### JOB
For each record below, set it down exactly but leave out any picture.
Top of DATA SHOWN
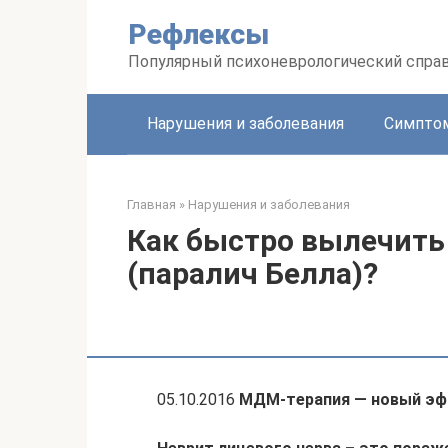
Перейти
Рефлексы
к
контенту
Популярный психоневрологический спра
Нарушения и заболевания
Симптом
Главная
»
Нарушения и заболевания
Как быстро вылечить
(паралич Белла)?
05.10.2016
МДМ-терапия — новый э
Bottom of DATA SHOWN
### ANSWER SPACE
Перейти
Рефлексы
к
контенту
Популярный психоневрологический спра
Нарушения и заболевания
Симптом
Главная
»
Нарушения и заболевания
Как быстро вылечить
(паралич Белла)?
05.10.2016
МДМ-терапия — новый э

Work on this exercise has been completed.